__EXERCISE REQUIREMENTS__
Please output the entries that follow exactly, without a single image.

__MATERIALS PROVIDED__
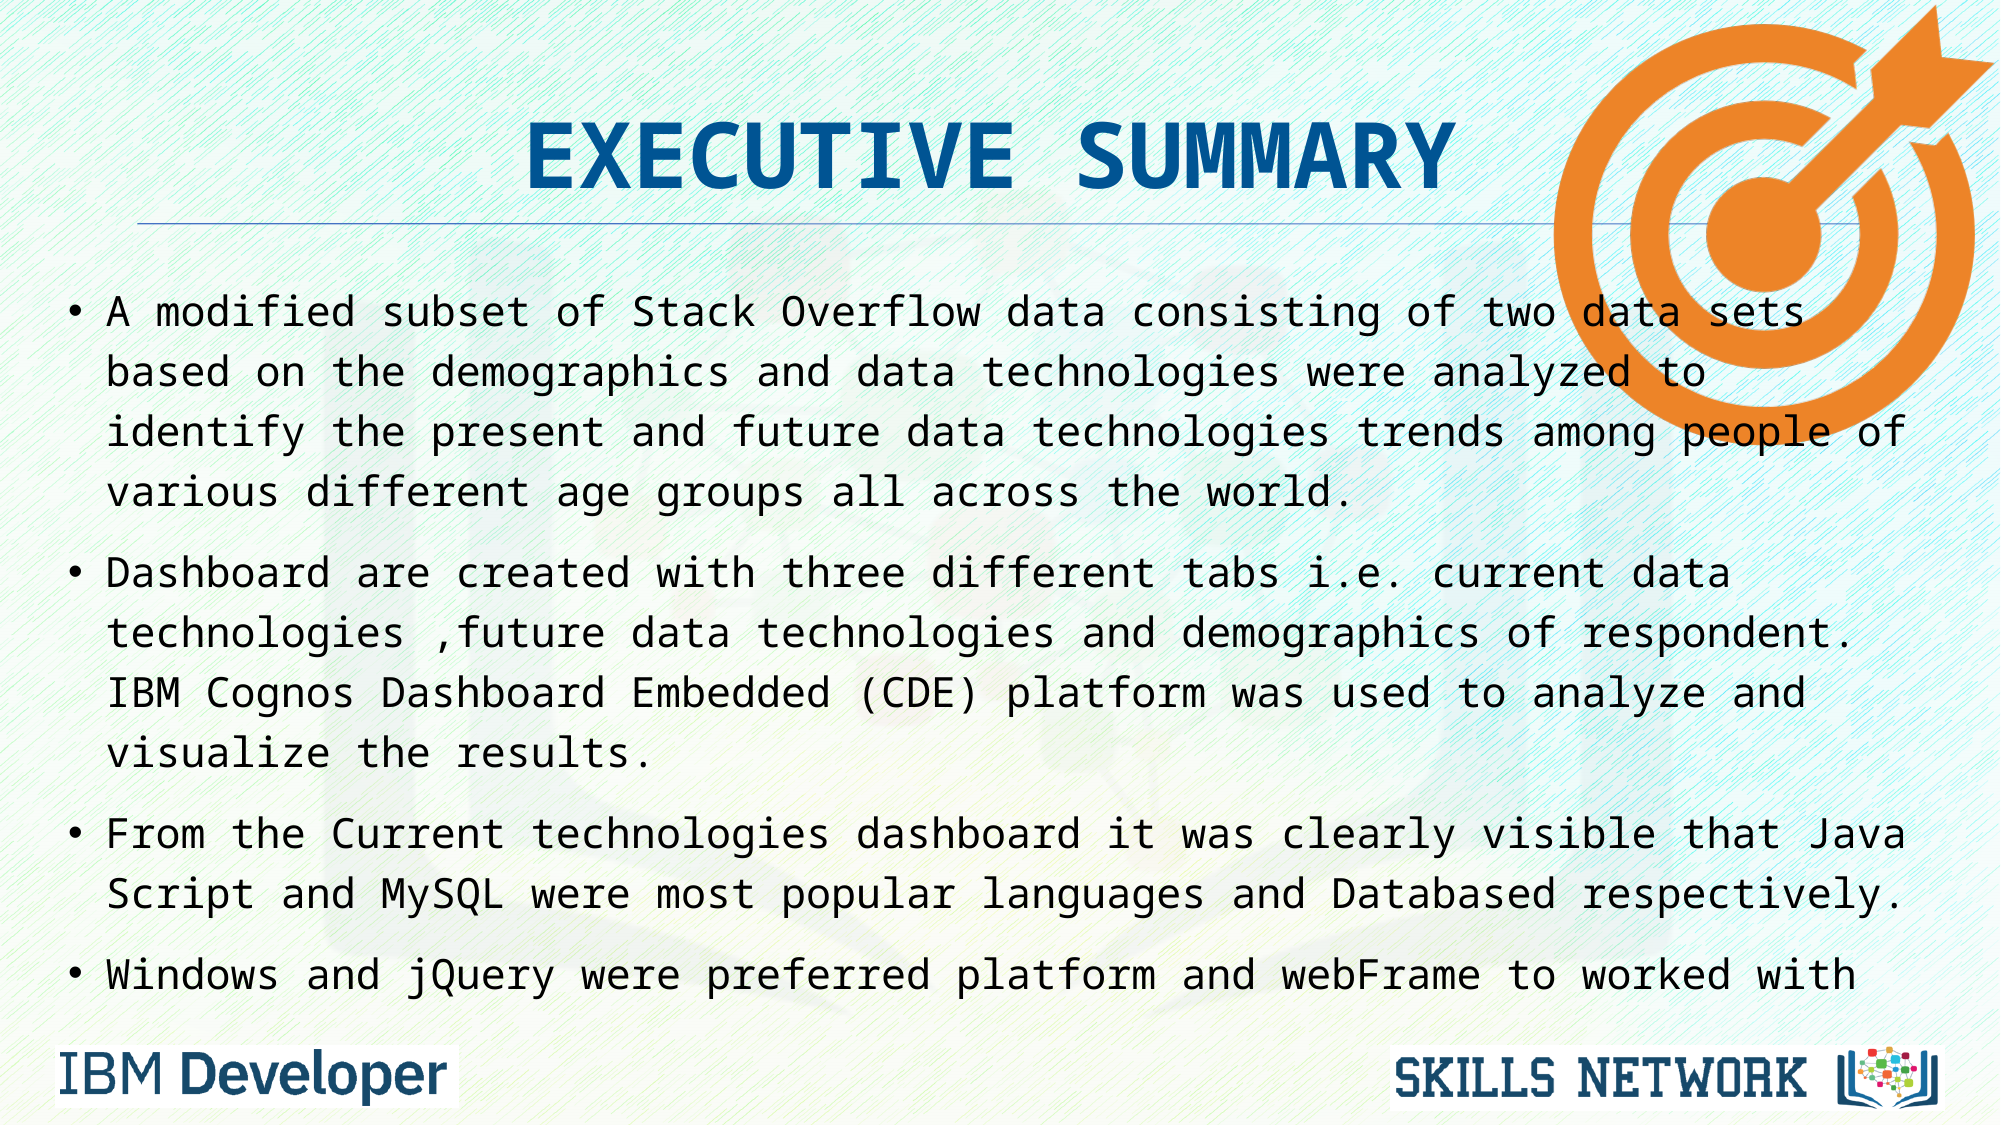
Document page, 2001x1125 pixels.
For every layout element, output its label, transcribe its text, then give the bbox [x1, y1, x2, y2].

title EXECUTIVE SUMMARY [120, 50, 1510, 267]
list A modified subset of Stack Overflow data consisting of two data sets based on the demographics and data technologies were analyzed to identify the present and future data technologies trends among people of various different age groups all across the world. Dashboard are created with three different tabs i.e. current data technologies ,future data technologies and demographics of respondent. IBM Cognos Dashboard Embedded (CDE) platform was used to analyze and visualize the results. From the Current technologies dashboard it was clearly visible that Java Script and MySQL were most popular languages and Databased respectively. Windows and jQuery were preferred platform and webFrame to worked with [53, 267, 1944, 959]
picture [0, 0, 2001, 1125]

__EXERCISE SOLUTION__
Document page, 2001x1125 pixels.
For every layout element, output its label, transcribe its text, then give the bbox [x1, y1, x2, y2].

title EXECUTIVE SUMMARY [120, 50, 1510, 267]
list A modified subset of Stack Overflow data consisting of two data sets based on the demographics and data technologies were analyzed to identify the present and future data technologies trends among people of various different age groups all across the world. Dashboard are created with three different tabs i.e. current data technologies ,future data technologies and demographics of respondent. IBM Cognos Dashboard Embedded (CDE) platform was used to analyze and visualize the results. From the Current technologies dashboard it was clearly visible that Java Script and MySQL were most popular languages and Databased respectively. Windows and jQuery were preferred platform and webFrame to worked with [53, 267, 1944, 959]
picture [0, 0, 2001, 1125]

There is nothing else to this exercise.